1. Reserve Bank of India, Draft Master Direction- Treatment of Wilful Defaulters and Large Defaulters, September 21, 2023 available at https://www.rbi.org.in/scripts/bs_viewcontent.aspx?Id=4318 (Last accessed on October 6, 2023).

2. Reserve Bank of India, Master Circular on Wilful Defaulters, July 1, 2015 available at https://www.rbi.org.in/Scripts/BS_ViewMasCirculardetails.aspx?id=9907 (Last accessed on October 6, 2023).

3. Mr. Dumpala Madhusudhana Reddy v.

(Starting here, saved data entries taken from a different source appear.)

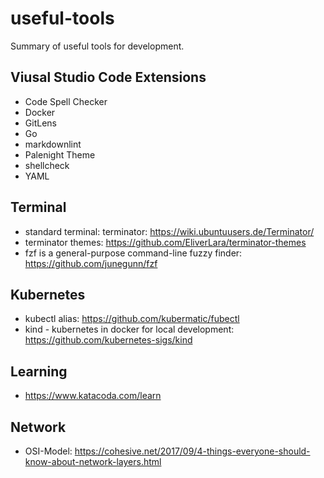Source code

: # useful-tools

Summary of useful tools for development. 

## Viusal Studio Code Extensions

- Code Spell Checker
- Docker
- GitLens
- Go
- markdownlint
- Palenight Theme
- shellcheck
- YAML

## Terminal

- standard terminal: terminator: https://wiki.ubuntuusers.de/Terminator/
- terminator themes: https://github.com/EliverLara/terminator-themes
- fzf is a general-purpose command-line fuzzy finder: https://github.com/junegunn/fzf

## Kubernetes

- kubectl alias: https://github.com/kubermatic/fubectl
- kind - kubernetes in docker for local development: https://github.com/kubernetes-sigs/kind

## Learning

 - https://www.katacoda.com/learn

## Network

- OSI-Model: https://cohesive.net/2017/09/4-things-everyone-should-know-about-network-layers.html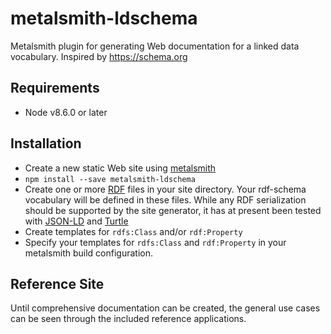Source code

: # metalsmith-ldschema
Metalsmith plugin for generating Web documentation for a linked data vocabulary. Inspired by https://schema.org

## Requirements
* Node v8.6.0 or later

## Installation
* Create a new static Web site using [metalsmith](http://www.metalsmith.io/)
* `npm install --save metalsmith-ldschema`
* Create one or more [RDF](https://www.w3.org/TR/rdf11-concepts/) files in your site directory. Your rdf-schema vocabulary will be defined in these files. While any RDF serialization should be supported by the site generator, it has at present been tested with [JSON-LD](http://json-ld.org/) and [Turtle](https://www.w3.org/TeamSubmission/turtle/)
* Create templates for `rdfs:Class` and/or `rdf:Property`
* Specify your templates for `rdfs:Class` and `rdf:Property` in your metalsmith build configuration.

## Reference Site
Until comprehensive documentation can be created, the general use cases can be seen through the included reference applications.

REC Limited, Telangana High Court, Writ Petition No.s 1420, 1421 and 1428 of 2019.

4. Reserve Bank of India, Master Circular on Prudential Norms on Income Recognition, Asset Classification and Provisioning pertaining to Advances, October 1, 2021 available at https://www.rbi.org.in/Scripts/BS_ViewMasCirculardetails.aspx?id=12171 (Last accessed on October 10, 2023).

5. Reserve Bank of India, Framework of Compromise Settlements and Technical Write-Offs, June 8, 2023, available at https://www.rbi.org.in/scripts/FS_Notification.aspx?Id=12513&fn=2755&Mode=0 (Last accessed on October 9, 2023).

6. Care Edge Ratings, Debt Recovery Rate Stuck at ~30% while Timelines Continue to Increase, available at https://www.careratings.com/uploads/newsfiles/1694608937_Insolvency%20and%20Bankruptcy%20Code%20Update_June%202023.pdf (Last accessed on October 10, 2023).

7. Ritebanc Green Agro Solutions Pvt. Ltd and Ors. v. Central Bank of India and Ors., Madhya Pradesh High Court, MANU/MP/2123/2023; Atlantic Projects Ltd and Ors. v. Allahabad Bank and Ors., Calcutta High Court, (2019) 3 Cal LT 491.

8. State Bank of India v. Jah Developers Private Limited and Ors., Supreme Court of India, (2019) 6 SCC 787.